Records excerpted from a collection
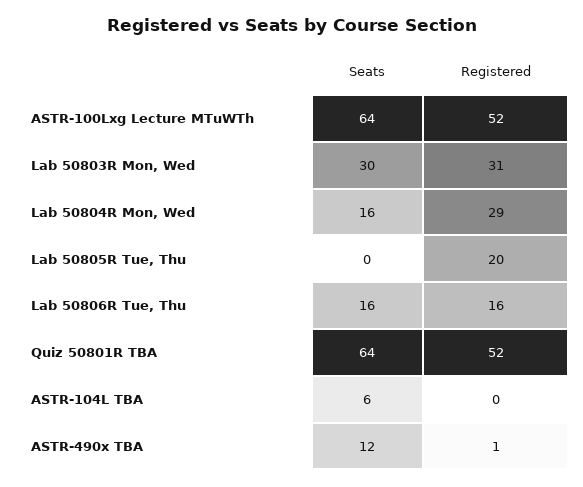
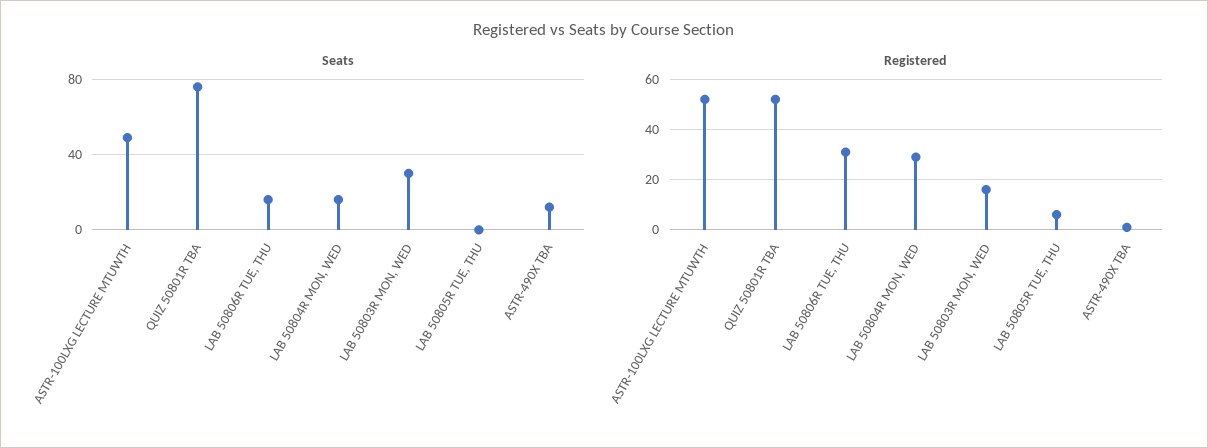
  {
    "Seats": {
-     "ASTR-100Lxg Lecture MTuWTh": 64,
+     "ASTR-100Lxg Lecture MTuWTh": 50,
      "Lab 50803R Mon, Wed": 30,
      "Lab 50804R Mon, Wed": 16,
      "Lab 50805R Tue, Thu": 0,
      "Lab 50806R Tue, Thu": 16,
-     "Quiz 50801R TBA": 64,
+     "Quiz 50801R TBA": 75,
-     "ASTR-104L TBA": 6,
      "ASTR-490x TBA": 12
    },
    "Registered": {
      "ASTR-100Lxg Lecture MTuWTh": 52,
-     "Lab 50803R Mon, Wed": 31,
+     "Lab 50803R Mon, Wed": 15,
      "Lab 50804R Mon, Wed": 29,
-     "Lab 50805R Tue, Thu": 20,
+     "Lab 50805R Tue, Thu": 5,
-     "Lab 50806R Tue, Thu": 16,
+     "Lab 50806R Tue, Thu": 30,
      "Quiz 50801R TBA": 52,
-     "ASTR-104L TBA": 0,
      "ASTR-490x TBA": 1
    }
  }

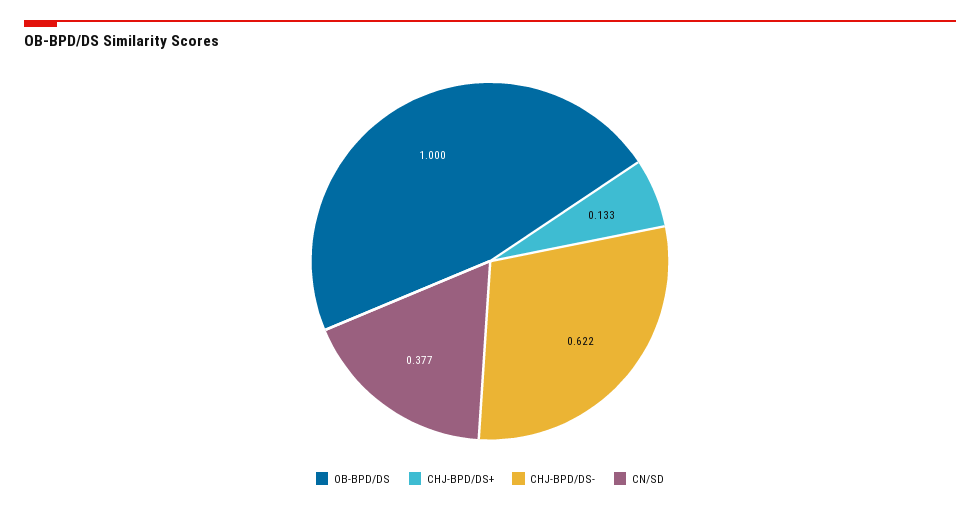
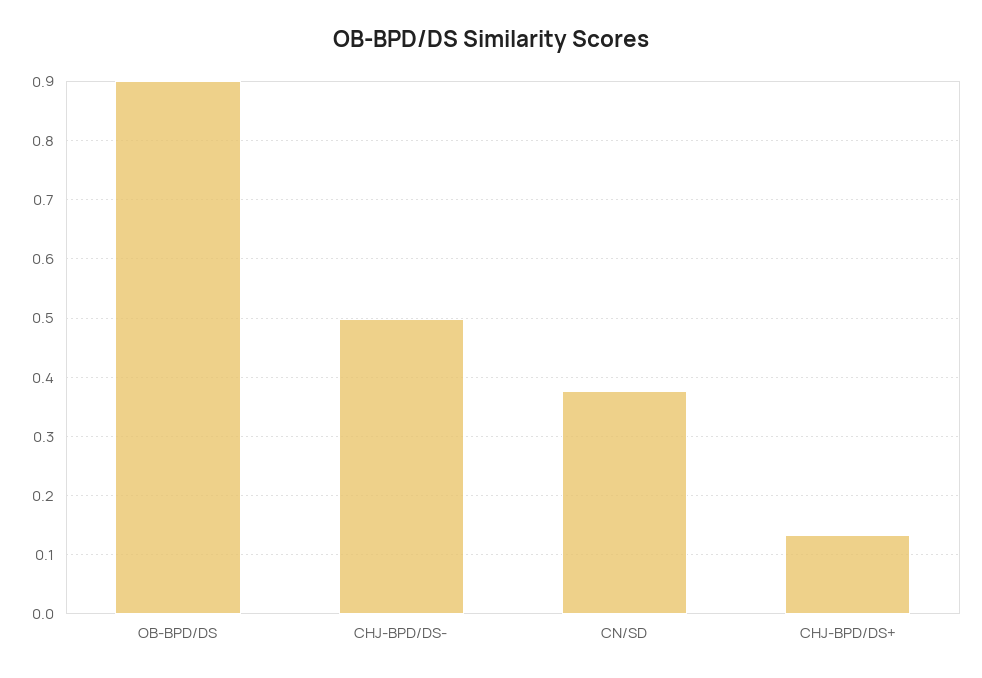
  {
-   "OB-BPD/DS": 1,
+   "OB-BPD/DS": 0.9,
    "CHJ-BPD/DS+": 0.133,
-   "CHJ-BPD/DS-": 0.622,
+   "CHJ-BPD/DS-": 0.5,
    "CN/SD": 0.377
  }

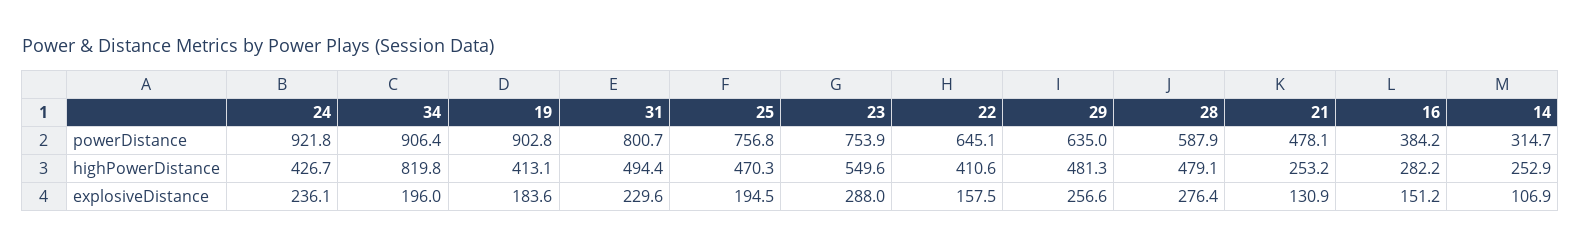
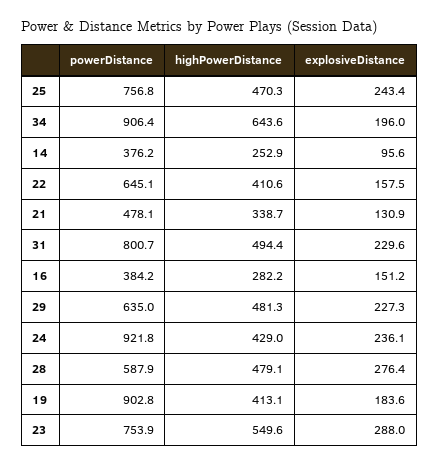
  {
    "24": {
      "powerDistance": 921.8,
-     "highPowerDistance": 426.7,
+     "highPowerDistance": 429,
      "explosiveDistance": 236.1
    },
    "34": {
      "powerDistance": 906.4,
-     "highPowerDistance": 819.8,
+     "highPowerDistance": 643.6,
      "explosiveDistance": 196
    },
    "19": {
      "powerDistance": 902.8,
      "highPowerDistance": 413.1,
      "explosiveDistance": 183.6
    },
    "31": {
      "powerDistance": 800.7,
      "highPowerDistance": 494.4,
      "explosiveDistance": 229.6
    },
    "25": {
      "powerDistance": 756.8,
      "highPowerDistance": 470.3,
-     "explosiveDistance": 194.5
+     "explosiveDistance": 243.4
    },
    "23": {
      "powerDistance": 753.9,
      "highPowerDistance": 549.6,
      "explosiveDistance": 288
    },
    "22": {
      "powerDistance": 645.1,
      "highPowerDistance": 410.6,
      "explosiveDistance": 157.5
    },
    "29": {
      "powerDistance": 635,
      "highPowerDistance": 481.3,
-     "explosiveDistance": 256.6
+     "explosiveDistance": 227.3
    },
    "28": {
      "powerDistance": 587.9,
      "highPowerDistance": 479.1,
      "explosiveDistance": 276.4
    },
    "21": {
      "powerDistance": 478.1,
-     "highPowerDistance": 253.2,
+     "highPowerDistance": 338.7,
      "explosiveDistance": 130.9
    },
    "16": {
      "powerDistance": 384.2,
      "highPowerDistance": 282.2,
      "explosiveDistance": 151.2
    },
    "14": {
-     "powerDistance": 314.7,
+     "powerDistance": 376.2,
      "highPowerDistance": 252.9,
-     "explosiveDistance": 106.9
+     "explosiveDistance": 95.6
    }
  }

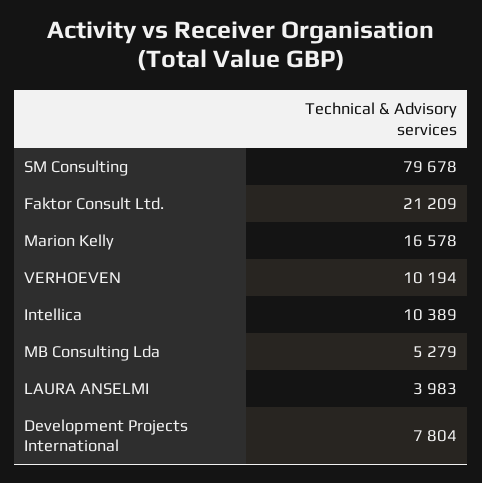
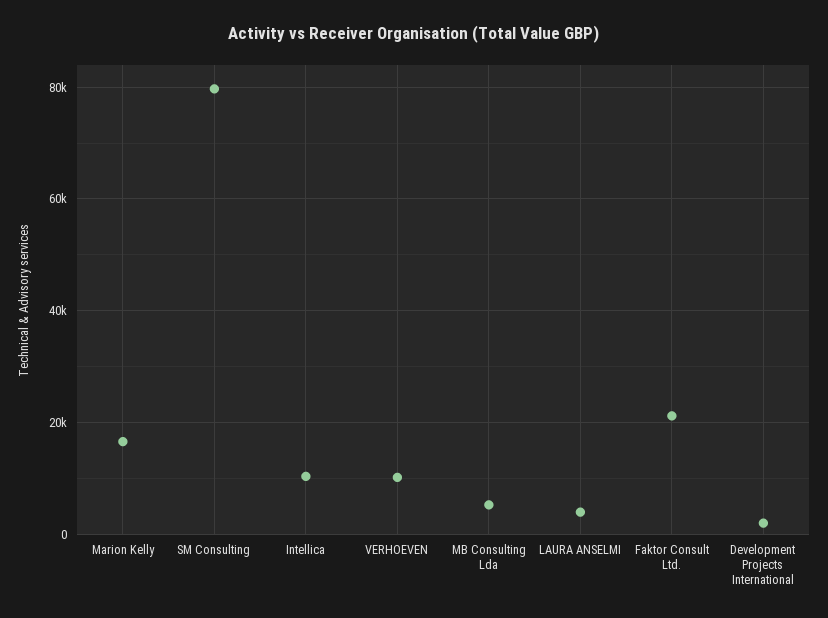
  {
    "SM Consulting": 79678,
    "Faktor Consult Ltd.": 21209,
    "Marion Kelly": 16578,
    "VERHOEVEN": 10194,
    "Intellica": 10389,
    "MB Consulting Lda": 5279,
    "LAURA ANSELMI": 3983,
-   "Development Projects International": 7804
+   "Development Projects International": 2000
  }

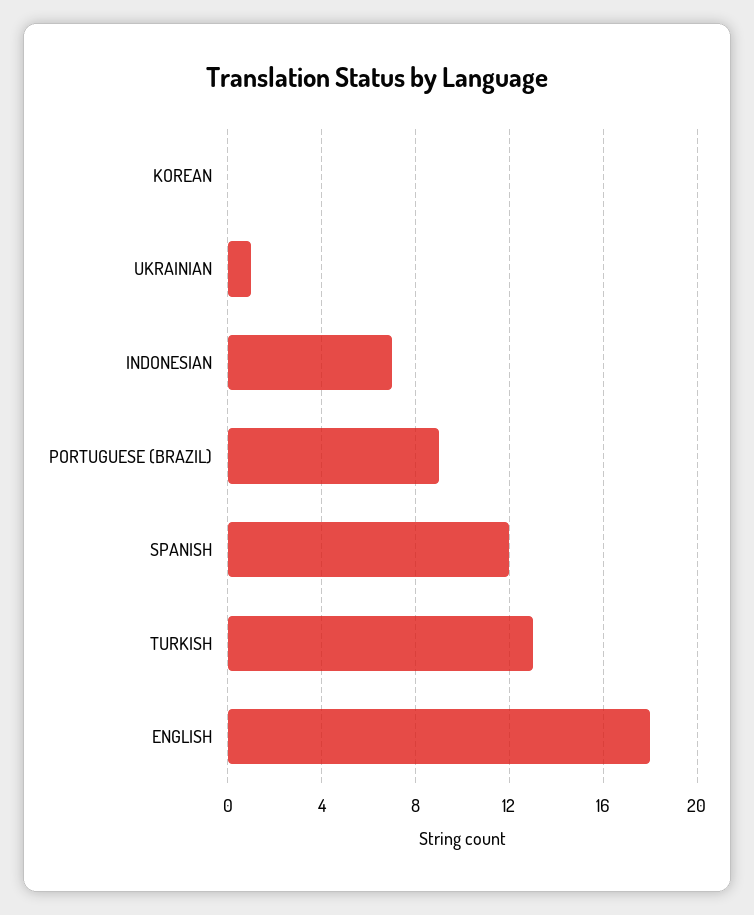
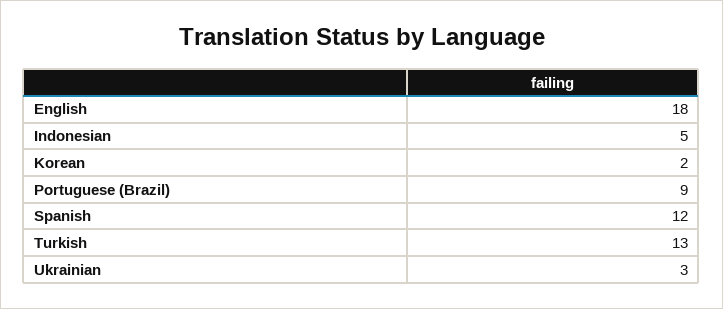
  {
-   "KOREAN": 0,
+   "KOREAN": 2,
-   "UKRAINIAN": 1,
+   "UKRAINIAN": 3,
-   "INDONESIAN": 7,
+   "INDONESIAN": 5,
    "PORTUGUESE (BRAZIL)": 9,
    "SPANISH": 12,
    "TURKISH": 13,
    "ENGLISH": 18
  }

- _ACTION ITEM_
Report, as a bare number, how many lines above contain the string "International".

- _SOLUTION TO THIS EXERCISE_
2